> [Information supplied]:
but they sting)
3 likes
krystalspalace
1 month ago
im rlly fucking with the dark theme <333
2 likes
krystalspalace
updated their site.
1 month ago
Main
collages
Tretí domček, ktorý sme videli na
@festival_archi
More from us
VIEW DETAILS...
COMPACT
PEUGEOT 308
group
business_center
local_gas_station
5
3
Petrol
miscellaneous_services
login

...

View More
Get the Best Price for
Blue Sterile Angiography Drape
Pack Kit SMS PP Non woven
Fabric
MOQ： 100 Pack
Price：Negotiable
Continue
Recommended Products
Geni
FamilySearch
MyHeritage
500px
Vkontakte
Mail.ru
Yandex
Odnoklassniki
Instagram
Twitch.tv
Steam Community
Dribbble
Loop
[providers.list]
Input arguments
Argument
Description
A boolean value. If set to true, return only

* * *

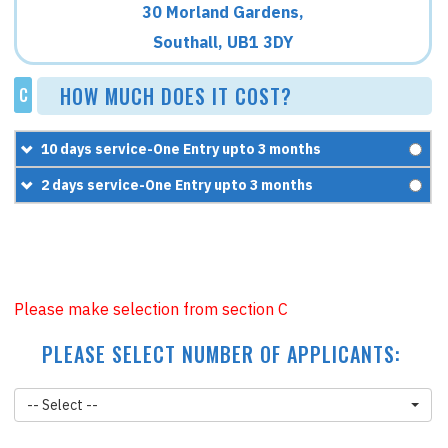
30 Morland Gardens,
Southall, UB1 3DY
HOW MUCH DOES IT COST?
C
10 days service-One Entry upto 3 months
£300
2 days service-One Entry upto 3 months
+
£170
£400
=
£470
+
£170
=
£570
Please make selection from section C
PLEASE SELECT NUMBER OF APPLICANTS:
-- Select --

> [Instruction]:
Locate every line in the items above that contains the string "Entry", matching case, and copy each of those lines.

> [Answer to this exercise]:
10 days service-One Entry upto 3 months
2 days service-One Entry upto 3 months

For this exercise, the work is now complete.